Sherin Hegazy : L’idée était celle du chorégraphe, auteur et compositeur écossais Billy Cowie. Le spectacle a été coproduit par Kyoto Experiment et South East Dance avec le soutien d’Arts Council England et de l’Université de Brighton ; il s’agissait d’une oeuvre de danse de 30 minutes filmées en 3D. Et alors que Cowie était en train de revoir son spectacle filmé à travers des lunettes spécifiques, une danseuse impressionnée par la musique entre accidentellement dans le cadre. Ainsi, il a eu l’idée de juxtaposer des danseuses 3D virtuelles avec une danseuse en direct. Une expérience qui a impressionné la société Orient pour la production, qui a décidé d’inviter le spectacle lors du Festival D-CAF en 2016. J’ai été choisie pour accompagner les danseuses virtuelles. J’avais dû passer 9 heures de répétition par jour durant toute une semaine, afin de pouvoir être en harmonie avec les danseuses virtuelles, car il fallait y avoir une sorte de dialogue entre nous.

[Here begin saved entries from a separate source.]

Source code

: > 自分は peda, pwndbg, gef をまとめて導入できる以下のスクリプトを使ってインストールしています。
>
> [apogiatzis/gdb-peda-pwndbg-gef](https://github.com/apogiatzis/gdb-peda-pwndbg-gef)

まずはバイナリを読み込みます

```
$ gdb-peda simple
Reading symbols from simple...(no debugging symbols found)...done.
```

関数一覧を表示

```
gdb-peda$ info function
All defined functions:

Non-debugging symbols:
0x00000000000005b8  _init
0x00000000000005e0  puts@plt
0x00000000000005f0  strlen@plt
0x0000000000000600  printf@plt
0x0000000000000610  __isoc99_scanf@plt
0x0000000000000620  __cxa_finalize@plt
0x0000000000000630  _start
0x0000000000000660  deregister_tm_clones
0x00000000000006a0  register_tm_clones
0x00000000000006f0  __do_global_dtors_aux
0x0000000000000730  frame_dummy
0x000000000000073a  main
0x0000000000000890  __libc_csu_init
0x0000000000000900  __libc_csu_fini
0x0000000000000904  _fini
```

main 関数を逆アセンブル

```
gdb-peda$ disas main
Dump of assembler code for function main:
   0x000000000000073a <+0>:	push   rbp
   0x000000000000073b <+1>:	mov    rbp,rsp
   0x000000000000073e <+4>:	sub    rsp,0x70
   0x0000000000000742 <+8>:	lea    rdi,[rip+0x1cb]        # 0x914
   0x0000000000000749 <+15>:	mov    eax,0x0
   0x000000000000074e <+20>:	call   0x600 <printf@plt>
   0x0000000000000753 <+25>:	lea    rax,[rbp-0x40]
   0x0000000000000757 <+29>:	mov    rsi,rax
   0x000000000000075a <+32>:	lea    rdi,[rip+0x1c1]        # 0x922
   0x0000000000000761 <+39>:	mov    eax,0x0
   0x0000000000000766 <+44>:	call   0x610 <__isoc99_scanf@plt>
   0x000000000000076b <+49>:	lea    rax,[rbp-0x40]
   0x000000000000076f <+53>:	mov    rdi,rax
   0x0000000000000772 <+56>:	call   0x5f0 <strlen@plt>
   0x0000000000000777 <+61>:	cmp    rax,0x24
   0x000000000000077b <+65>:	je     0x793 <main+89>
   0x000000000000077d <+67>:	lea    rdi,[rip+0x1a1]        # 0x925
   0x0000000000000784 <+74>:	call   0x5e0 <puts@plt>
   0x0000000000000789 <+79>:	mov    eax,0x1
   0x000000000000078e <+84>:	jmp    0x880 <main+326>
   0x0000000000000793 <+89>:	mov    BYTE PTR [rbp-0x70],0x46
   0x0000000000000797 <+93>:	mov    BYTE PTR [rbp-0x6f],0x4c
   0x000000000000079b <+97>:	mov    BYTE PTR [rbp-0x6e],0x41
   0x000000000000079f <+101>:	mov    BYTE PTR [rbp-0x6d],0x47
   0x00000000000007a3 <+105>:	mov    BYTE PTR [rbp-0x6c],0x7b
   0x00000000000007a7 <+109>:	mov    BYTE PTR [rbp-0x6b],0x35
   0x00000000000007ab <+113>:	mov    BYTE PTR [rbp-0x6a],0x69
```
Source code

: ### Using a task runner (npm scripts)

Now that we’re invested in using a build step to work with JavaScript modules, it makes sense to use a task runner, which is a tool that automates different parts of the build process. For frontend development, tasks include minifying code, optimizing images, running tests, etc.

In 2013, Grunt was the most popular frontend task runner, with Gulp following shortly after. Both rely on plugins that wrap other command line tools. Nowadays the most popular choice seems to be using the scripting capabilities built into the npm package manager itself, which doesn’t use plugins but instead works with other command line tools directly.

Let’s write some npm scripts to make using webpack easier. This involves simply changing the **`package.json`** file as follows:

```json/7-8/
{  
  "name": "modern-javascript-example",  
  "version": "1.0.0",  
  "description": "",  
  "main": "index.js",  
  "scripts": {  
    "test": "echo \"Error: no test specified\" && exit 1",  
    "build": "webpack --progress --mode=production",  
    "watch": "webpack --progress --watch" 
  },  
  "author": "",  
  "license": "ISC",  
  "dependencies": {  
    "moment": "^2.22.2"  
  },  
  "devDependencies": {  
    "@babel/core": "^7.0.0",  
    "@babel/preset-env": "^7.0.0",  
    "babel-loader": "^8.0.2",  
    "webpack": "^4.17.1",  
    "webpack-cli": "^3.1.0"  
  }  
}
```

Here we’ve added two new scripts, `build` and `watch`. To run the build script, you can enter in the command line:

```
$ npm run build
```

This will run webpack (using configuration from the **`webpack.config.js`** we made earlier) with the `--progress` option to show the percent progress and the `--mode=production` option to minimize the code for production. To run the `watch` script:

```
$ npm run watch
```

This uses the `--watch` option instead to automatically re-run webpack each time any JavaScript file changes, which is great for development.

— Quelles étaient les difficultés rencontrées ?
— La plus grande difficulté était celle de pouvoir bien conjuguer le spectacle, entre moi qui danse sur scène en réel et les danseuses virtuelles. Et comme ces dernières sont japonaises, leurs dimensions sont tout à fait différentes de la mienne, même si nous avons la même taille. A titre d’exemple, elles ont les bras plus longs et les épaules beaucoup plus larges. Ceci a impliqué de m’installer dans des points de position bien déterminés, afin de garder des angles qui permettent la synchronisation entre toutes les danseuses. Et puis, le fait qu’elles soient virtuelles ne rend pas le rapport évident. La danse n’est pas seulement des gestes, mais il y a des réactions humaines derrière.
— Comment était la réception du public ?
— Le spectacle a connu un grand succès, notamment auprès du jeune public qui avait hâte de vivre une expérience différente.
— Comment concevez-vous le futur de la danse contemporaine à la lumière des nouvelles technologies, telle la VR ?
— La danse a toujours existé sans ce qu’on appelle les nouvelles technologies. Par ailleurs, avec Internet, nous assistons à une accélération de sa mutation. A titre d’exemple, le e-learning et les formations en ligne ont le vent en poupe depuis quelques années. Ils sont pratiques quand vous ne pouvez pas vous déplacer, comme ce fut le cas avec le Covid-19, ou que vous avez des horaires qui ne correspondent pas à ceux des écoles classiques. Je donnais des cours en ligne et j’avais des étudiants en Egypte évidemment, mais aussi en Turquie, Allemagne, Indonésie et aux Etats-Unis. Mais quand on arrive au spectacle, c’est autre chose. La danse s’exprime à travers un travail sur le geste, et celui-ci est toujours en relation avec le milieu. Et le spectateur fait plus que participer à la construction du sens, il constitue l’oeuvre elle-même en thématisant son fonctionnement et son sens : il y a une activité cognitive outre que sociale et culturelle. Enfin, écouter de la musique sur SoundCloud par exemple n’est plus comme lorsque vous assistez à un concert live. De même pour la danse : le réel restera à jamais le coeur du spectacle.